Most of the name brand soaps, cleansers and skin treatments adhere to these rules of labelling. Unfortunately, where you will find the majority of the offenders is in the handcrafted bath & body and cosmetic industry. Do a quick Google or Etsy search, and easily 8 out of 10 products listed will make either a completely outlandish and insupportable claim, or will state healing qualities for their product that are completely contrary to the Health Canada regulations.
Imagine, you have eczema, and are shopping at a farmers’ market looking for a new soap. Two vendors, each with an all natural calendula soap.
The first soap advertises that it will “heal, moisturize and soothe all your skin problems”, and lists the benefits of calendula as “Calendula officinalis, also known as pot marigold or garden marigold, has been used for centuries to heal wounds and skin irritations. Calendula has anti-inflammatory, antimicrobial, astringent, antifungal, antiviral, and immunostimulant properties making it useful for disinfecting and treating minor wounds, conjunctivitis, cuts, scrapes, chapped or chafed skin, bruises, burns, athlete’s foot, acne, yeast infections, bee stings, diaper rashes, and other minor irritations and infections of the skin. Plus, it stimulates the production of collagen at wound sites to help minimize scarring.”
The second soap states simply that it is “Soothing.Gentle. Moisturizing.”, and speaks only of the quality of the ingredients.
Which soap are you more likely to purchase? This is an illustration of the power of marketing, and the very reason that Health Canada mandates what can be said on labels. Swept away by the miraculous qualities of the first soap, you may be disappointed when you get home and find that it does not live up to its marketing.

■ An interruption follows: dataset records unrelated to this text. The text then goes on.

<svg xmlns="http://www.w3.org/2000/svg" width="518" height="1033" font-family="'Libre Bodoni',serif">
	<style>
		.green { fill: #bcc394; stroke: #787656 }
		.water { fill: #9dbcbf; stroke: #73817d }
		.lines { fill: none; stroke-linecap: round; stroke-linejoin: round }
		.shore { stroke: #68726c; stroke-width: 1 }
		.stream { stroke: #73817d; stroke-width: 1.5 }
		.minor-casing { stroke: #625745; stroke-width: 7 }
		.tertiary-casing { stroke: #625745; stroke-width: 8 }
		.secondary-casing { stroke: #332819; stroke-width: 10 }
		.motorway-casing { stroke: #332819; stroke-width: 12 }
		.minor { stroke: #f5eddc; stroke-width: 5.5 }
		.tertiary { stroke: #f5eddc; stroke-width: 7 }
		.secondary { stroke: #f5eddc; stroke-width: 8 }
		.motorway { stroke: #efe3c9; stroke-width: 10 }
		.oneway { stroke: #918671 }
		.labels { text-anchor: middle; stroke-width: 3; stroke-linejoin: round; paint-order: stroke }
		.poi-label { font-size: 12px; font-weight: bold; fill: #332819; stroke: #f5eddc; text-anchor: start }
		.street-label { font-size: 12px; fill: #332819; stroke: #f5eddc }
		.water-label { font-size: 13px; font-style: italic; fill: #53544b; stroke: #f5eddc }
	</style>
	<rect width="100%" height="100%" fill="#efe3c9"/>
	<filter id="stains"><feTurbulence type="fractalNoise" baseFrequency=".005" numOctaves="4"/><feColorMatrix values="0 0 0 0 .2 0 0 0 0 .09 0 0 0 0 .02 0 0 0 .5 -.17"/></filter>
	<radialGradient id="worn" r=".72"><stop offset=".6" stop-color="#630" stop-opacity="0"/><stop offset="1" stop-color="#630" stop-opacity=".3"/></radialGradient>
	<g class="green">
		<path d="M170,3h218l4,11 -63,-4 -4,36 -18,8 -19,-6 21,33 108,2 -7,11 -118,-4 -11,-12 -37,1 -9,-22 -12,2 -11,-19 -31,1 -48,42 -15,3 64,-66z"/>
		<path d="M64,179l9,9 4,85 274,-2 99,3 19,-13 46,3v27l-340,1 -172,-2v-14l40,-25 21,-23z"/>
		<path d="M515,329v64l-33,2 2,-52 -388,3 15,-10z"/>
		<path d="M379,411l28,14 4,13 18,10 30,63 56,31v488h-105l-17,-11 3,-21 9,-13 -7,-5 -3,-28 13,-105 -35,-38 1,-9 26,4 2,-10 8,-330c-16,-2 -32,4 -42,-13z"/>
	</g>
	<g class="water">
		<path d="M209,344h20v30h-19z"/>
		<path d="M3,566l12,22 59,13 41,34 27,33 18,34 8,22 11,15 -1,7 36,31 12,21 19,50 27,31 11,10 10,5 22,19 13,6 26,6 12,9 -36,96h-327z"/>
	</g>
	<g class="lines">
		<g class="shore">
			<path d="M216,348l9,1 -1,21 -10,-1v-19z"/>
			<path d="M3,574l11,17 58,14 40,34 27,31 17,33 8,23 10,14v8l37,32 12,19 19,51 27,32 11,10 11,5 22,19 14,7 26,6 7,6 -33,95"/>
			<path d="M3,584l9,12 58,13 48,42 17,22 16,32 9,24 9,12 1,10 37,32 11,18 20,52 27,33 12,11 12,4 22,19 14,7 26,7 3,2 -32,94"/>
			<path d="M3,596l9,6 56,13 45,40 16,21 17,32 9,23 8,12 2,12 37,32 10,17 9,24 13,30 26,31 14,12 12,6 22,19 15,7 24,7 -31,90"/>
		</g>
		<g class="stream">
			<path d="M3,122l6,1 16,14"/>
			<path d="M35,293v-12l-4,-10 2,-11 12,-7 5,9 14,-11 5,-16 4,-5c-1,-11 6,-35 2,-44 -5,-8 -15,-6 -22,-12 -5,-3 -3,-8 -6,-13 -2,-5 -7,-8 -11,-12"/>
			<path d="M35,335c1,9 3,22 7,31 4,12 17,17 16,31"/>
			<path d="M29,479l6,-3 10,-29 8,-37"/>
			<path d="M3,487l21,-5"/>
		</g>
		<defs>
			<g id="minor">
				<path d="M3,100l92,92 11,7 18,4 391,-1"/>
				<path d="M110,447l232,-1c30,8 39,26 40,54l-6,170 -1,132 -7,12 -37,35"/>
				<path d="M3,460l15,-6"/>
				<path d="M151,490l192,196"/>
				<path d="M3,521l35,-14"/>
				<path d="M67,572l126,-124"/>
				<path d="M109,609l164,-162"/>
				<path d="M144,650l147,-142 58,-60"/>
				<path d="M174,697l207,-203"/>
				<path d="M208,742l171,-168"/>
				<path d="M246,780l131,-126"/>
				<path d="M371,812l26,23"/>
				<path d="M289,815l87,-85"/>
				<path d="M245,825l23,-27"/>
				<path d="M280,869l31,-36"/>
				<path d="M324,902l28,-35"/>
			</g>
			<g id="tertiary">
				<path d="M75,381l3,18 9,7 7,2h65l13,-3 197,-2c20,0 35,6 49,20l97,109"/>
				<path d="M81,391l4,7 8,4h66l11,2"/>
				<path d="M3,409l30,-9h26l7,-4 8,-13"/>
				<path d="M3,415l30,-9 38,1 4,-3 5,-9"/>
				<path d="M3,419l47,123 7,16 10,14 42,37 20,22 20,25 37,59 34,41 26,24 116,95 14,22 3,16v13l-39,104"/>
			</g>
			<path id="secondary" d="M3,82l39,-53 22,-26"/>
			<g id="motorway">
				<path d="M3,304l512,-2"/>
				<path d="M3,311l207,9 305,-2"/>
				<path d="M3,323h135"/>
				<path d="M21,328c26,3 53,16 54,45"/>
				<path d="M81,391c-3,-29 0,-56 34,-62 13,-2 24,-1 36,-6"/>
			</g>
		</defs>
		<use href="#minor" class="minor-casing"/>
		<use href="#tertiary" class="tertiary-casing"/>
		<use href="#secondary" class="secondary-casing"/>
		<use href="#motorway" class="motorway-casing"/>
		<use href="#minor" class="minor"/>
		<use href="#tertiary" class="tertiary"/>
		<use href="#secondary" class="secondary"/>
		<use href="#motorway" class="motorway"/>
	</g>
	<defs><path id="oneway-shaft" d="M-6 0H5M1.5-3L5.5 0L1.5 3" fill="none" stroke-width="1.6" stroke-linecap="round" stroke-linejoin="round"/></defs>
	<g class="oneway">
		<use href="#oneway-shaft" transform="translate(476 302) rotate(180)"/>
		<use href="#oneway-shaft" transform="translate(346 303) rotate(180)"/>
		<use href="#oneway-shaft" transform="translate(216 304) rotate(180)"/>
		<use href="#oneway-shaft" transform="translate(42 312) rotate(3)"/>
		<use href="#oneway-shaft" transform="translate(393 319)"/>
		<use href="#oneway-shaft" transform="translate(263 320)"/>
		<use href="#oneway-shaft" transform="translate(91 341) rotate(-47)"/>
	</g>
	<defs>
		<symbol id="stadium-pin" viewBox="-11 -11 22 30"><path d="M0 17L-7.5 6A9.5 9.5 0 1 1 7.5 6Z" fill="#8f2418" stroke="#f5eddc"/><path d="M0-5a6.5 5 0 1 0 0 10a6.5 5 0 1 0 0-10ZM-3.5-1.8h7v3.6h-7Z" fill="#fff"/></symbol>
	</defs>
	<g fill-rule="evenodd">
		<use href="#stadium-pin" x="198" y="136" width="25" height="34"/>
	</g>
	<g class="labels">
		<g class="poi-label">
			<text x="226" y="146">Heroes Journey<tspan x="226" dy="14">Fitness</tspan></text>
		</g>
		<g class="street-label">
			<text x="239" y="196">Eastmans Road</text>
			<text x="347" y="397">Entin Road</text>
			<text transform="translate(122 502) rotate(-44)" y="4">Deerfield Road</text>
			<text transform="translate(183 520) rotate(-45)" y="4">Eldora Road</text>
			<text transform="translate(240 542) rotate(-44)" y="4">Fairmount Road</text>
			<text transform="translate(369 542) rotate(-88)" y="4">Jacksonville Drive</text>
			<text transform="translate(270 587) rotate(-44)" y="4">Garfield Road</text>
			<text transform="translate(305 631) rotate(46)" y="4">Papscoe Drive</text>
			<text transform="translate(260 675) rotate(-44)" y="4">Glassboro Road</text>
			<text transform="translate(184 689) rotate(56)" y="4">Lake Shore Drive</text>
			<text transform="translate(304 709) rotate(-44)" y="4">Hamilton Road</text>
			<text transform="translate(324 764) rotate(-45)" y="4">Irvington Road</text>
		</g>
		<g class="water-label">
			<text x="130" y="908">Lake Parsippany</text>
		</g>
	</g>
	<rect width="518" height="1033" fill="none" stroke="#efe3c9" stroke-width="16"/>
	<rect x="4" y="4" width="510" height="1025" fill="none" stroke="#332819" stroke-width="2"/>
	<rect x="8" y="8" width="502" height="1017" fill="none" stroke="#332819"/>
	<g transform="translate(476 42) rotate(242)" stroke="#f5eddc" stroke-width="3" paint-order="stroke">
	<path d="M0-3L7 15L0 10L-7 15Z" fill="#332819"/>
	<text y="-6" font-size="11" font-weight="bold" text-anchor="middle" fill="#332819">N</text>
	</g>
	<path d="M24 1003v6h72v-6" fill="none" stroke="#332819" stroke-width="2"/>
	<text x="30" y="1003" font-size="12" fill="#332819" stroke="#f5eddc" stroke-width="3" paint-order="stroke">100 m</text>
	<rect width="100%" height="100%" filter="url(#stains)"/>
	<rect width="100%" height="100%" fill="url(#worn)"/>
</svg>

This leaves the percentage of us who work hard to comply with all legal and government requirements in a bit of a tough spot. Do we make the claims that our competitors are making and clinch the sale? Or do we do what’s right, and watch the customer purchase from the other guy?
So the next time you find yourself choosing between two handcrafted soaps, lotions, or balms, look past the claims, and ask questions. If you are buying from the person who made it, ask her/him about the ingredients. A good Soapmaker or formulator should be able to tell you why they chose all of the different oils and butters in the product, not just the sexy ones.
Don’t expect them to tell you about the healing powers of the essential oils and herbal extracts…they are not allowed to. Do your own research before you leave home. There are some excellent sites which discuss the properties of the various ingredients, and do not rely on information found on websites that are trying to sell you something. Always look for independent sources of information.
Choose some that you think would be beneficial in your particular situation, and go look for them. Will they be effective? Some will, and some won’t. Like all products, not everyone’s results will be the same. Try different products until you find one that works for you, and keep in mind that the amount of essential oils and herbal extracts in soap, lotions etc. is minimal. Do not expect the same therapeutic effect from a lotion or wash off product that you would get from treatment by a certified aromatherapist, but respect the ingredients….use the products as directed, and take note of any contraindications listed.
In closing, also keep in mind that a soapmaker who has taken the time to research the advertising and labeling regulations, and chosen to comply with them, is also more likely to be complying with other things such as good manufacturing practices, and maximum safe usage levels for ingredients, ensuring that you are purchasing a safe, quality product.